When a sacramental, for example, a chalice, an altar, or a church has been desecrated, can it be reconsecrated? If yes, does the desecrated item have to undergo a normal consecration process, or does it have to undergo extra steps for it to become consecrated again? Does it apply to all sacramentals, or only certain types of sacramentals can be re-consecrated?

Thank you!

  • 1
    As far as I know, as long as the object is still in good physical shape, clean, and usable for its intended purpose, it can be reconsecrated. But I'm not an expert on canon law; that's why this is a comment and not an answer. May 11, 2016 at 16:55
  • 2
    I'm enjoying your questions, @MonicaLabbao... you think of things I've never thought of.
    – Flimzy
    May 11, 2016 at 20:57

1 Answer 1


Sacramentals can lose their blessing for a number of reasons.

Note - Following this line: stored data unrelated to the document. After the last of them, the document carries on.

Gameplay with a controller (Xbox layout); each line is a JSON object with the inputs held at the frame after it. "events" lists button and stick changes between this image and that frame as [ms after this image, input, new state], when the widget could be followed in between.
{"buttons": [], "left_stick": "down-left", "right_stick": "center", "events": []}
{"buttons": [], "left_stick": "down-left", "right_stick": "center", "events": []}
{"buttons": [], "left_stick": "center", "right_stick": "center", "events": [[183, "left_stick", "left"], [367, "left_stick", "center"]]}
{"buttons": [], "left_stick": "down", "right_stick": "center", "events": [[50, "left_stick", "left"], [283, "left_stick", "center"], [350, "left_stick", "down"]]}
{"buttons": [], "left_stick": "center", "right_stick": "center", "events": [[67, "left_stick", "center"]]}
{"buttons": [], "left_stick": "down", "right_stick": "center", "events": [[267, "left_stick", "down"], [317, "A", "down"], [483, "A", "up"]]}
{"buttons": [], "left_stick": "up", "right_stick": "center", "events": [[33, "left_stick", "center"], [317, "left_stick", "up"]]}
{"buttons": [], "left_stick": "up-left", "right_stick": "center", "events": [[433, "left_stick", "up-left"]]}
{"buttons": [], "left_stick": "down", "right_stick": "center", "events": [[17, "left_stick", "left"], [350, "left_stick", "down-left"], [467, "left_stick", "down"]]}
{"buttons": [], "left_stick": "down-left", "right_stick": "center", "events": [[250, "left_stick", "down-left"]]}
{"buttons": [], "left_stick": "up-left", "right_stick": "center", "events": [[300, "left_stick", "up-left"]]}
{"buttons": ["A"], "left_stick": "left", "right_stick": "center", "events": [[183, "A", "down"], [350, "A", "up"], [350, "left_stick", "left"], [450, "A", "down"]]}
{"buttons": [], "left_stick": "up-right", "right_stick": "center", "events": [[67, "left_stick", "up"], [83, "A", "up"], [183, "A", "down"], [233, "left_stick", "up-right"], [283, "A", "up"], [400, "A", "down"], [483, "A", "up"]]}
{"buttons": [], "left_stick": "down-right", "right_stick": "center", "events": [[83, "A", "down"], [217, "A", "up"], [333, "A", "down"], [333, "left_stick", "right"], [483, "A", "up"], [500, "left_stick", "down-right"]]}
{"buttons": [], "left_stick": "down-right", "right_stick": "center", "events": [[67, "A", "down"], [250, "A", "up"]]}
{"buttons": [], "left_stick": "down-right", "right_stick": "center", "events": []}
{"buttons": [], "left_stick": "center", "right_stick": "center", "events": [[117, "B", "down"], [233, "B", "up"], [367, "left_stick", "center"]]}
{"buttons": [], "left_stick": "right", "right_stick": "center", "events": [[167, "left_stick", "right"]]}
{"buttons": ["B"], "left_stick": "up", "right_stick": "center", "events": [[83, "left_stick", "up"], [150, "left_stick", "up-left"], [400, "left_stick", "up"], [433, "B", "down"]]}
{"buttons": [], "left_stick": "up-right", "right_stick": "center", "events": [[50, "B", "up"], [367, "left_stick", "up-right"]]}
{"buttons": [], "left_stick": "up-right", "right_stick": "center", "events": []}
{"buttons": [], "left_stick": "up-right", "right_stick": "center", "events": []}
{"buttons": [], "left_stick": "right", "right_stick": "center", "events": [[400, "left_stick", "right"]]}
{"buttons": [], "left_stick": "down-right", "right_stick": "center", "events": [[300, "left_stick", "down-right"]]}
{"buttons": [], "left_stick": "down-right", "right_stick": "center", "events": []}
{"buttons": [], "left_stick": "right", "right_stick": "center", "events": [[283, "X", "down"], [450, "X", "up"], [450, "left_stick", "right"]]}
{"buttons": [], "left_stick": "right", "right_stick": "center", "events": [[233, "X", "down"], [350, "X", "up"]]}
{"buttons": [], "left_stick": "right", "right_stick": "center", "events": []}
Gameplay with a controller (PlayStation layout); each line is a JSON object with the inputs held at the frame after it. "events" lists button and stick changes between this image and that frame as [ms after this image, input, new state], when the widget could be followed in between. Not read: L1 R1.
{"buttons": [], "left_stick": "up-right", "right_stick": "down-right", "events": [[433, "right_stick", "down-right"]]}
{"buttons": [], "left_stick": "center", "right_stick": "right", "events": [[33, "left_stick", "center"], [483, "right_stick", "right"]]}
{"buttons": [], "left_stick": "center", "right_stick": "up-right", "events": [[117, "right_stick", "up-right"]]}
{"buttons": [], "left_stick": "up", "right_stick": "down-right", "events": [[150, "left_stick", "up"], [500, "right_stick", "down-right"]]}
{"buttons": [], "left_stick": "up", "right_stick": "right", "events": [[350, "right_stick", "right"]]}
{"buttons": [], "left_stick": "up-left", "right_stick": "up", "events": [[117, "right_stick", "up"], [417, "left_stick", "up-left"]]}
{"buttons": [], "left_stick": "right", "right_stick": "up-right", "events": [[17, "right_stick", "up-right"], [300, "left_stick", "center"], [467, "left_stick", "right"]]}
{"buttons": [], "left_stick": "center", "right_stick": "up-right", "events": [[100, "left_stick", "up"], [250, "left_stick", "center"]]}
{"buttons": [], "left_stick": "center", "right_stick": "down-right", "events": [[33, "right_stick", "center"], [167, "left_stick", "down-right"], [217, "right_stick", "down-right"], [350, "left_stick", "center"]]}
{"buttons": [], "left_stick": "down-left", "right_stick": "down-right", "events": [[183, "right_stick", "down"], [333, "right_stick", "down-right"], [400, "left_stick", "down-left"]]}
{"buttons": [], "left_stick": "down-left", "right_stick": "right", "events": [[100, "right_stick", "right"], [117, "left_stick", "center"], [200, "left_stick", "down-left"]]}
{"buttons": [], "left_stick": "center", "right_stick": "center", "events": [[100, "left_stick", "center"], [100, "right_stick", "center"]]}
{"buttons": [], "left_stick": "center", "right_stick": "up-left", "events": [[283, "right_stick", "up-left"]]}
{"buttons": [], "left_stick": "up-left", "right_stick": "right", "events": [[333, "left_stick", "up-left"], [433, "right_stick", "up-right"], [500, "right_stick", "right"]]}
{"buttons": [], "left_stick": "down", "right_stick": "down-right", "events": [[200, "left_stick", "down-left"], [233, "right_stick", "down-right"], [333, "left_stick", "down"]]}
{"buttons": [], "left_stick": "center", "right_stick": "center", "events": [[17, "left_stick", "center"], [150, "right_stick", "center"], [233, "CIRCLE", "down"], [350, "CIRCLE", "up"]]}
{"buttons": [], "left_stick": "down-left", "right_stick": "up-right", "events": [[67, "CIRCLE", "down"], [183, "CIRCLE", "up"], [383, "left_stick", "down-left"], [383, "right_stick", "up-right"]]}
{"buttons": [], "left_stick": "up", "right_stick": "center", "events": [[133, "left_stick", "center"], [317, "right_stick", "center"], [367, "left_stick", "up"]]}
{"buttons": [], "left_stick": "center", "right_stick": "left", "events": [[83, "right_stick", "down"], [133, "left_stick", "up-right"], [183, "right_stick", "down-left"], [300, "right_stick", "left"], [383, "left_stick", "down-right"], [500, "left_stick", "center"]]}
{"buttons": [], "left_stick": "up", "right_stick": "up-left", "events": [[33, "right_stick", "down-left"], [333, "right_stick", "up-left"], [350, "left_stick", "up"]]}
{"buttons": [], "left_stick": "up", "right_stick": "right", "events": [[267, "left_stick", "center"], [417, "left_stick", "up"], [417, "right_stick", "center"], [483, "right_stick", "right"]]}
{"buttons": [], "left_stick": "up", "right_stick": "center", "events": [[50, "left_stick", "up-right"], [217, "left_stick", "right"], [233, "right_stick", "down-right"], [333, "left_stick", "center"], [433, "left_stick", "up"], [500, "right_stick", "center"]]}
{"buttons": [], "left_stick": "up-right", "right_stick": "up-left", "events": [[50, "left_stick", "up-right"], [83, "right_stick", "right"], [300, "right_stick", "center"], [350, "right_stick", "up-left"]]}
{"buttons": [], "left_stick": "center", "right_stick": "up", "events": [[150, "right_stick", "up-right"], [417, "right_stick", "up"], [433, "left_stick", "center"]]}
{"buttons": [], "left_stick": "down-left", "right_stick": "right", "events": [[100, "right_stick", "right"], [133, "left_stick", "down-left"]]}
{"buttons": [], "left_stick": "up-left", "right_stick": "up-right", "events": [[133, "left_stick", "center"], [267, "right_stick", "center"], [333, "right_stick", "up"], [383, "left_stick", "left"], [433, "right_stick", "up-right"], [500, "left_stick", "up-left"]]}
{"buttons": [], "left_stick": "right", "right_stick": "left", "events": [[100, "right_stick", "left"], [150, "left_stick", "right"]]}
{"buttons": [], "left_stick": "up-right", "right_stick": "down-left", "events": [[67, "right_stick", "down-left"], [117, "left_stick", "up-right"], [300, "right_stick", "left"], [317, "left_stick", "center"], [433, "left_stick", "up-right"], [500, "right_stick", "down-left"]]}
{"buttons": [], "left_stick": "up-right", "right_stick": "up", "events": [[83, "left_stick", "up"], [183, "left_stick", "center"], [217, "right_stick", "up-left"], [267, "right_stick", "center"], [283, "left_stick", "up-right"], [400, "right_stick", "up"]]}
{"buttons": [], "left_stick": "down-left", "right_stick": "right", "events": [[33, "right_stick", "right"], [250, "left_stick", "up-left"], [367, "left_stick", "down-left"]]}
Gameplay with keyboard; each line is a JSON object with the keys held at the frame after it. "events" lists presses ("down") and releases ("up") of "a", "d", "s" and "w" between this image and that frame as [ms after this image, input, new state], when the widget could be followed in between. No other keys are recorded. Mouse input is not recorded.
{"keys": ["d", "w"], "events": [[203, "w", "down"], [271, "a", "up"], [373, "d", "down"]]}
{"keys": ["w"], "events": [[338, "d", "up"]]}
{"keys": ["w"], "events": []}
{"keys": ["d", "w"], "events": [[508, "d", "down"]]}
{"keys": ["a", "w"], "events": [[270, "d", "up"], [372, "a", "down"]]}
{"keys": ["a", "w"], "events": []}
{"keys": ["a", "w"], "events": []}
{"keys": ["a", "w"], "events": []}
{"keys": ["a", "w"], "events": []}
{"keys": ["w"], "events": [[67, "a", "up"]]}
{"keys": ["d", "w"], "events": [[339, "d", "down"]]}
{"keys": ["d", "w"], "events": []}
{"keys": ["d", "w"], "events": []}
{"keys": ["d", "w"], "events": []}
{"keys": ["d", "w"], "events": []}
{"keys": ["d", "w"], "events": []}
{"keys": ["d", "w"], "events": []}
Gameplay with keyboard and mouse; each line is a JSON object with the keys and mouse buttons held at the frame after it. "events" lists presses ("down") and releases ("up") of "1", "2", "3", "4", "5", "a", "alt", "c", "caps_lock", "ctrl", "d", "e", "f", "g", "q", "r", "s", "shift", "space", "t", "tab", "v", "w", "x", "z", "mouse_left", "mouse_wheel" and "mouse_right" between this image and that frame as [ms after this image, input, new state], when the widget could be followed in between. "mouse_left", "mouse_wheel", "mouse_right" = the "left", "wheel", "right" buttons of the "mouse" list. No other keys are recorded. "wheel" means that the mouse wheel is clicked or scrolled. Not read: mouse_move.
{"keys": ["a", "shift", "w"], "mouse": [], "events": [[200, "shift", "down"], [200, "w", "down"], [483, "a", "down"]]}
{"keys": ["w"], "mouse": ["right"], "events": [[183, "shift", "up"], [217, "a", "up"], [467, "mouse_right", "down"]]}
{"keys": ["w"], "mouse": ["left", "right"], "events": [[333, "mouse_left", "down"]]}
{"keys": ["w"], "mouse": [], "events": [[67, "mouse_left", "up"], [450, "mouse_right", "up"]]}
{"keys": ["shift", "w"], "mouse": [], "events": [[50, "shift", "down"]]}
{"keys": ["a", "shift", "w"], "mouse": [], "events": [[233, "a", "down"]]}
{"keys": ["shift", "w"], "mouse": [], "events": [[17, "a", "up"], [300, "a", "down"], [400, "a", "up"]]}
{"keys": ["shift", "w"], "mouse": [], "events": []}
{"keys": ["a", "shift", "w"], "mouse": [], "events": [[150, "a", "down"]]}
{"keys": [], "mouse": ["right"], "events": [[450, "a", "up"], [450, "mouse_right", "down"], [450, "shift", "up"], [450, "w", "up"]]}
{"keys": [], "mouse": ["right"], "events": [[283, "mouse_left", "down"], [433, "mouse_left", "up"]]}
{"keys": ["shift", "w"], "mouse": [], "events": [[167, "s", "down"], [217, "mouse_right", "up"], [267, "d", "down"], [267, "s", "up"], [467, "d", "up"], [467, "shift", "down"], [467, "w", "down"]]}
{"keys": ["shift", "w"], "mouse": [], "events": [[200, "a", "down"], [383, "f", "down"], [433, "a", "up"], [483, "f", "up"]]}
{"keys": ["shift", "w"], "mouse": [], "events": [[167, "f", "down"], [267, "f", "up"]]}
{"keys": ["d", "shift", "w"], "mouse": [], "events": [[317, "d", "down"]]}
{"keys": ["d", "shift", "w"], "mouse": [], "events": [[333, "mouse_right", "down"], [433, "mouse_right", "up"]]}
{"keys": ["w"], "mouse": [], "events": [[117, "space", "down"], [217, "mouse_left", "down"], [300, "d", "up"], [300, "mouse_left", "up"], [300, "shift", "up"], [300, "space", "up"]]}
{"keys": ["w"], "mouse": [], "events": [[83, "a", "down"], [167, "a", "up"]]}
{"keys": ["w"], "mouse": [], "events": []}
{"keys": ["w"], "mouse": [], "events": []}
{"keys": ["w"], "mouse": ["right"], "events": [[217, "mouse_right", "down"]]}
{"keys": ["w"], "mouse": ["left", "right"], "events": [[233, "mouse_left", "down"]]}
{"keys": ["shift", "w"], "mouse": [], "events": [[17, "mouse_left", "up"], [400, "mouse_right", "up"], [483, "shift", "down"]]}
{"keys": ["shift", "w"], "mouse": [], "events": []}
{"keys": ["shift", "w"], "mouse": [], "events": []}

"Items lose their blessing or consecration if they are desecrated, if they are substantially broken such that they can no longer be used for their sacred purpose, or if they are publicly sold. If an item is sold by one individual to another for only the price of the material itself, that is, if no profit is made, the blessing remains. For example, if you were to give someone a blessed rosary or sell it to him at cost, he would not have to have it re-blessed. If you were to sell a blessed rosary to someone for profit, he would need to take it to a priest to be blessed." The word desecration is commonly used in regard to churches, altars, chalices, etc.

For churches, altars etc. lose their consecration:

(1) A church loses its consecration or blessing when the building is destroyed either wholly or in greater part, or when an addition is made to it of larger extent than the original edifice. It does not become desecrated:

•(a) if a portion of the walls and roof falls in, provided the main portion stands, or

•(b) if all the interior plastering becomes detached, or

•(c) if all the crosses disappear, or

•(d) if all the walls are gradually renewed, provided on each occasion the old part is greater than the new, or

•(e) if converted for a while to profane uses, provided it is not polluted (cf. Many, De Locis Sacris).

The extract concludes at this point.